*** Text section ***

[FFmpeg-devel] [PATCH v3 6/6] lavc/vaapi_encode: Add VAAPI AV1 encoder

Wed Aug 16 10:54:51 EEST 2023

On Sun, 2023-08-13 at 22:43 +0100, Mark Thompson wrote:
> On 10/08/2023 03:54, Wang, Fei W wrote:
> > On Mon, 2023-08-07 at 22:21 +0100, Mark Thompson wrote:
> > > On 03/08/2023 07:01, fei.w.wang-at-intel.com at ffmpeg.org wrote:
> > > > From: Fei Wang <fei.w.wang at intel.com>
> > > > 
> > > > Signed-off-by: Fei Wang <fei.w.wang at intel.com>
> > > > ---
> > > >    Changelog                     |    1 +
> > > >    configure                     |    3 +
> > > >    doc/encoders.texi             |   13 +
> > > >    libavcodec/Makefile           |    1 +
> > > >    libavcodec/allcodecs.c        |    1 +
> > > >    libavcodec/vaapi_encode.c     |  125 +++-
> > > >    libavcodec/vaapi_encode.h     |   12 +
> > > >    libavcodec/vaapi_encode_av1.c | 1229
> > > > +++++++++++++++++++++++++++++++++
> > > >    libavcodec/version.h          |    2 +-
> > > >    9 files changed, 1368 insertions(+), 19 deletions(-)
> > > >    create mode 100644 libavcodec/vaapi_encode_av1.c
> > > 
> > > I assume this is tested on Intel hardware.  Is it tested on AMD
> > > as
> > > well?  (Apparently working in recent Mesa.)

*** End of Text section ***
*** Data for analysis ***

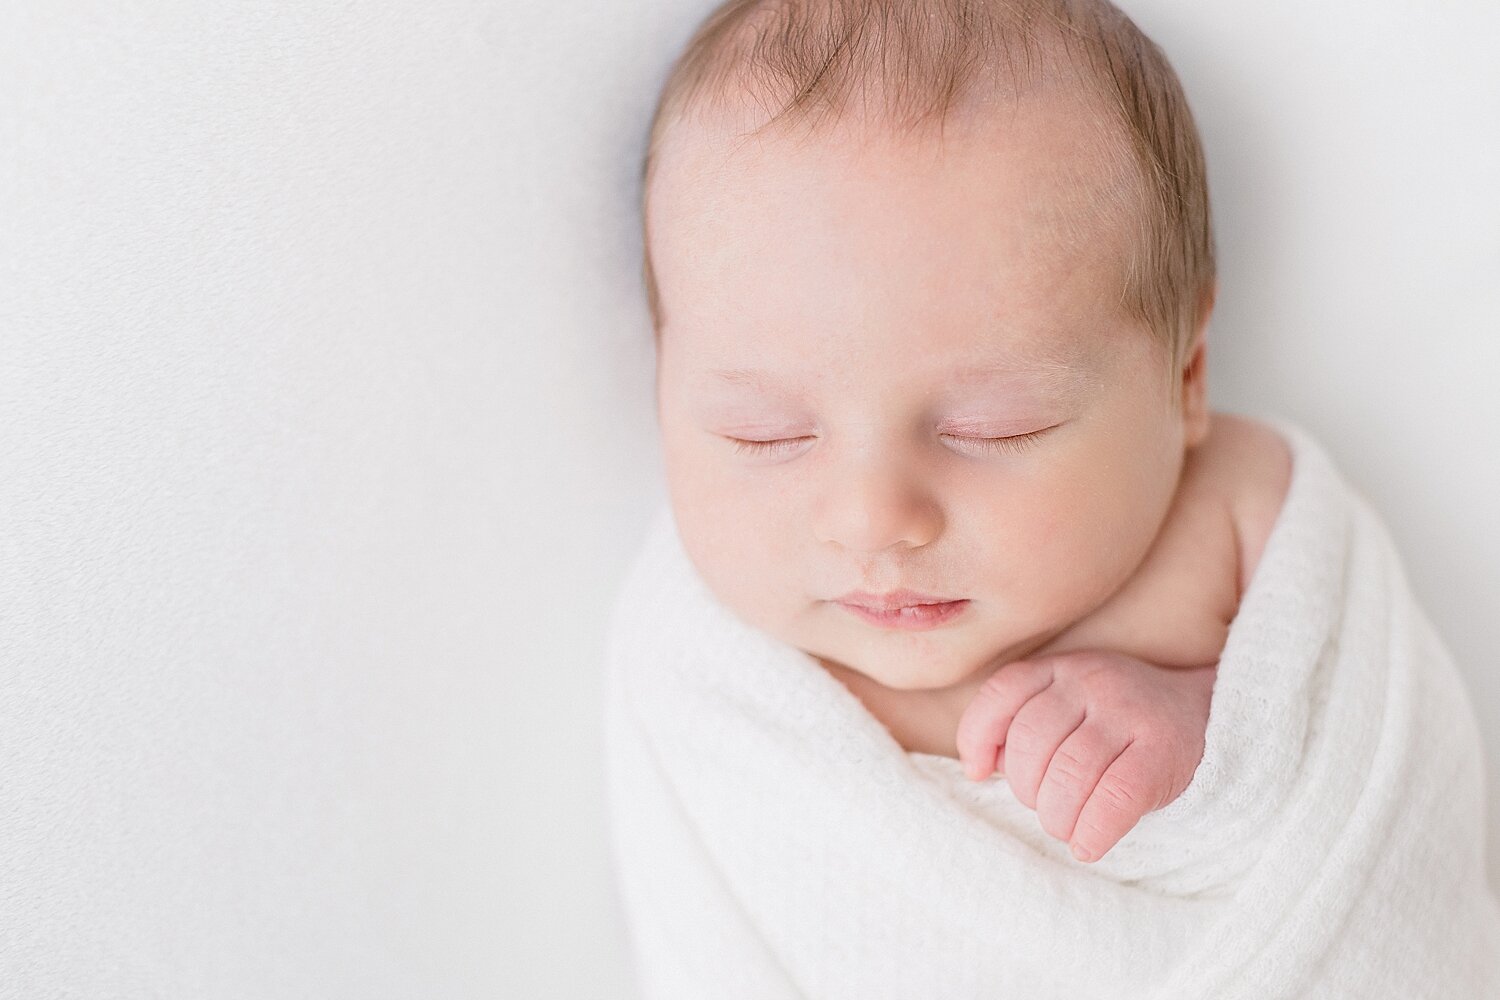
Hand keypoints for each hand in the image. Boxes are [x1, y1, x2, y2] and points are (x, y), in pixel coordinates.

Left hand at [954, 649, 1215, 863]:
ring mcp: (1130, 712)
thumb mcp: (1069, 703)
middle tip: (1045, 805)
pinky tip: (1088, 844)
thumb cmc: (1119, 723)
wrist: (1207, 713)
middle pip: (1031, 741)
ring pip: (1068, 773)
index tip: (979, 773)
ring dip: (1057, 816)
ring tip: (1066, 826)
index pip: (1003, 693)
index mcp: (1062, 668)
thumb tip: (978, 767)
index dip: (979, 736)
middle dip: (1026, 788)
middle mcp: (1093, 680)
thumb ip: (1023, 724)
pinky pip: (1115, 798)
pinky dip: (1092, 831)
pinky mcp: (1164, 750)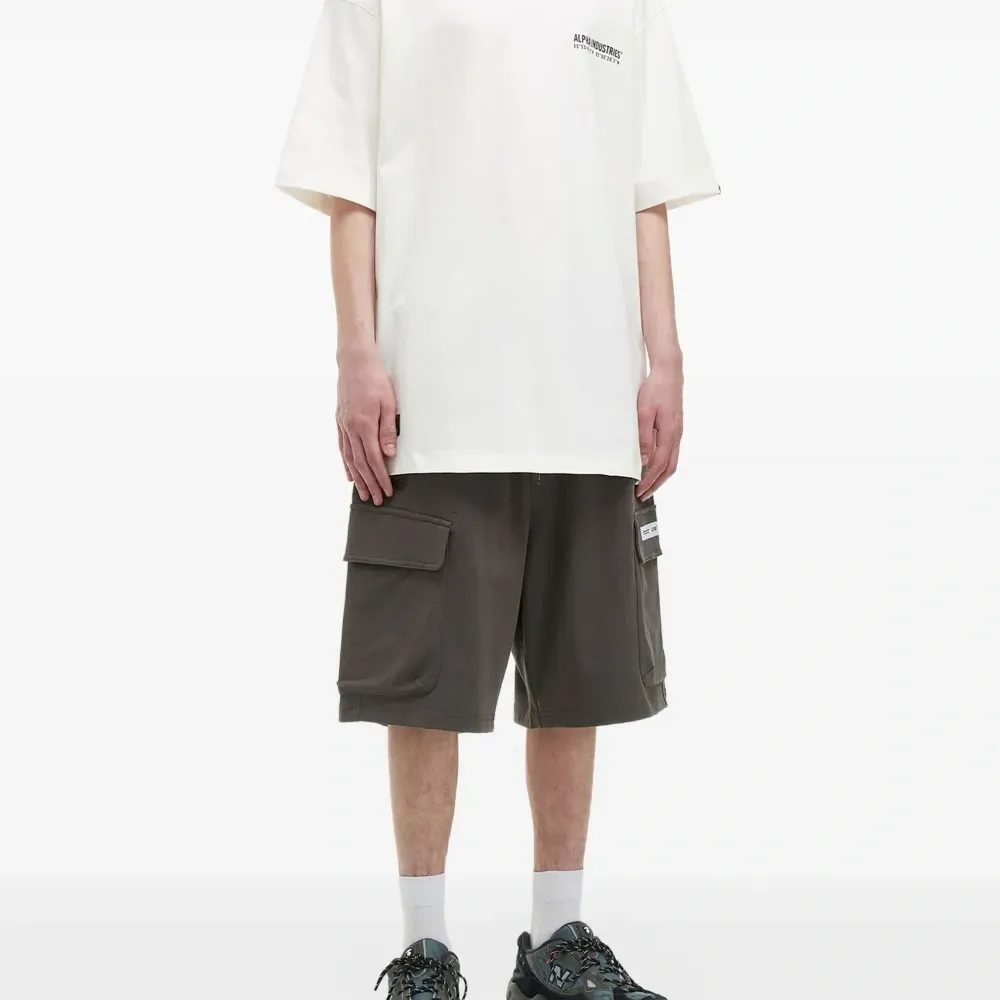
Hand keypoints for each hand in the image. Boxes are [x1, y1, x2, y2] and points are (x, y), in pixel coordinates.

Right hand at [336, 346, 397, 503]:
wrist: (354, 362)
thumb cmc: (374, 379)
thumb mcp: (389, 403)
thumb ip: (388, 430)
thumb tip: (389, 454)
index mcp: (363, 425)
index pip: (374, 459)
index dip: (380, 477)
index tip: (386, 490)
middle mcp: (350, 429)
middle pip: (360, 464)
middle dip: (369, 484)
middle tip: (376, 500)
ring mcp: (343, 426)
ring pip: (349, 459)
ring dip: (357, 478)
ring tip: (362, 493)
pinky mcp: (340, 421)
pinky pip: (342, 448)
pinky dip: (346, 463)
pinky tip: (349, 473)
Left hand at [635, 359, 683, 500]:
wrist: (669, 373)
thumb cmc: (656, 390)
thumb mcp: (643, 414)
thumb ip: (643, 438)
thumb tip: (642, 460)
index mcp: (669, 434)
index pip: (659, 466)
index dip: (649, 481)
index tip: (640, 491)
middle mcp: (677, 436)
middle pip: (669, 469)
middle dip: (656, 484)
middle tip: (643, 494)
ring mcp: (678, 432)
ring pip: (672, 462)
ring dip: (660, 476)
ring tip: (648, 484)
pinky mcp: (675, 427)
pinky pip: (672, 452)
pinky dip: (664, 464)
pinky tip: (655, 466)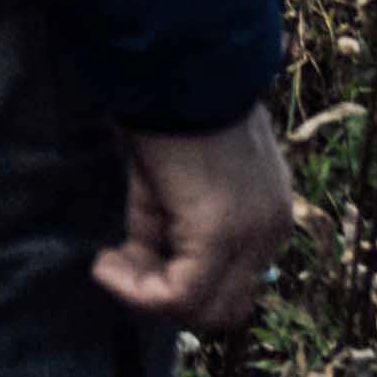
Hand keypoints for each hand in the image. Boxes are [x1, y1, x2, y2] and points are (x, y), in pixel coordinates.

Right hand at [94, 102, 296, 332]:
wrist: (173, 65)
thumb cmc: (169, 110)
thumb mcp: (169, 187)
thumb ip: (166, 233)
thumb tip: (140, 270)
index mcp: (269, 215)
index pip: (233, 284)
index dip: (177, 282)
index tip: (129, 252)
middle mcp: (273, 231)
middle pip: (224, 308)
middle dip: (166, 296)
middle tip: (120, 260)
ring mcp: (253, 235)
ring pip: (205, 310)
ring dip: (150, 297)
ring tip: (111, 259)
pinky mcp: (221, 234)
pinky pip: (181, 296)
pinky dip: (137, 292)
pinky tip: (103, 263)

*** End of Data for analysis ***

Answer these questions about the FFmpeg patch thread:
1. How many files does the patch change?
2. Which file does the patch create?
3. Besides Intel hardware, on which vendor's hardware does Mark Thompson ask whether the encoder was tested?

1. 9
2. libavcodec/vaapi_encode_av1.c
3. AMD